***** The input *****

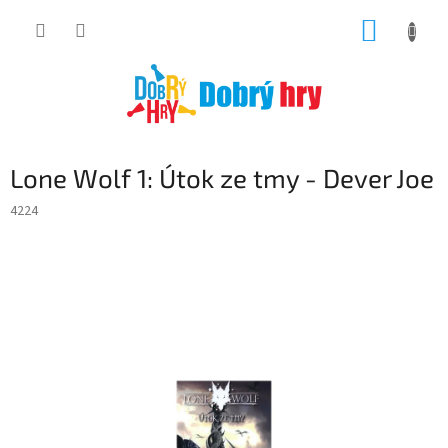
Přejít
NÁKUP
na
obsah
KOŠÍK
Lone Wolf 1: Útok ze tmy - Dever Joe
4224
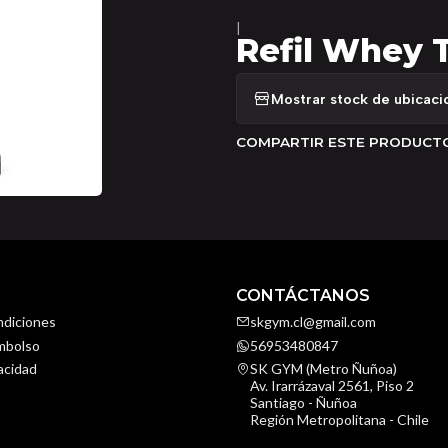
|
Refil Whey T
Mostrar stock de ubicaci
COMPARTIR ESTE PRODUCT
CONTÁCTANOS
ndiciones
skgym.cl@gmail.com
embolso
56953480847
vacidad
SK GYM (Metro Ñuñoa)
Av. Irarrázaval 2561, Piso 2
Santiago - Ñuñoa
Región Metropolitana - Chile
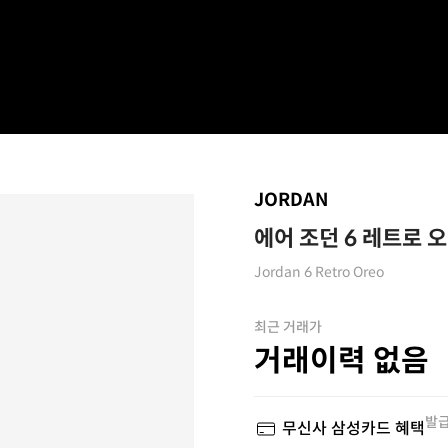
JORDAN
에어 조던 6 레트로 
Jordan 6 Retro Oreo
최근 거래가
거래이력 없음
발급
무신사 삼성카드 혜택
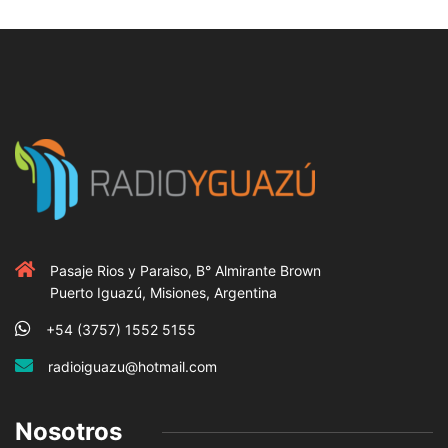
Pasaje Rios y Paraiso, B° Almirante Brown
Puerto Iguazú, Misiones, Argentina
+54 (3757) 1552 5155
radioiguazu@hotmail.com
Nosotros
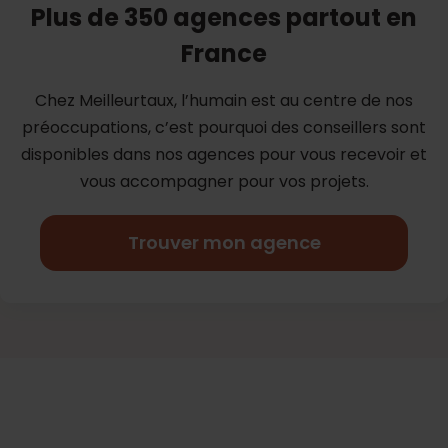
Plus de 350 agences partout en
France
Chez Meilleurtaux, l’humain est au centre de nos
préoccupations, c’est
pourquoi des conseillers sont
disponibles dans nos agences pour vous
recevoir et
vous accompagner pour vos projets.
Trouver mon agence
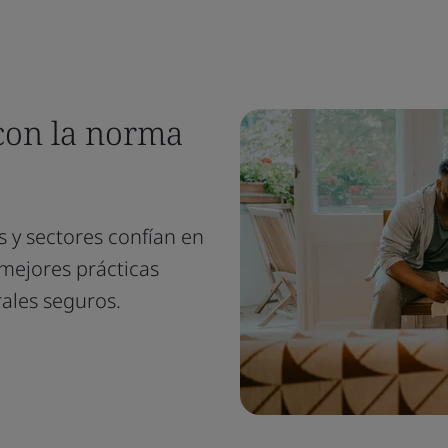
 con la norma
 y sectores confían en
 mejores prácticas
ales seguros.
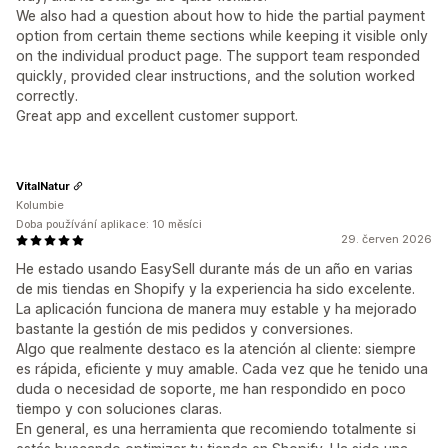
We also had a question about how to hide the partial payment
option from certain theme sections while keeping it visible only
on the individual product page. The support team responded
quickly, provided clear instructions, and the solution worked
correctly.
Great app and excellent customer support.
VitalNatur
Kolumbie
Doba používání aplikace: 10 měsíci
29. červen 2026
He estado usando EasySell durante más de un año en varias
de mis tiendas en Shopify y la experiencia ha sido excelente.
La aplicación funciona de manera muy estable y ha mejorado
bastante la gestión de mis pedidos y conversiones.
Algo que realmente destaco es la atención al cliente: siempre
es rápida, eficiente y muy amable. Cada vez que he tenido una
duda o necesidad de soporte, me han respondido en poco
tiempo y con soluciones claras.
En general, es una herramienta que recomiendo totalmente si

*****

# Problem requirements
Filter the data down to the lines that contain the string "agences", and copy them.

# Answer section
Plus de 350 agences partout en
disponibles dans nos agences pour vous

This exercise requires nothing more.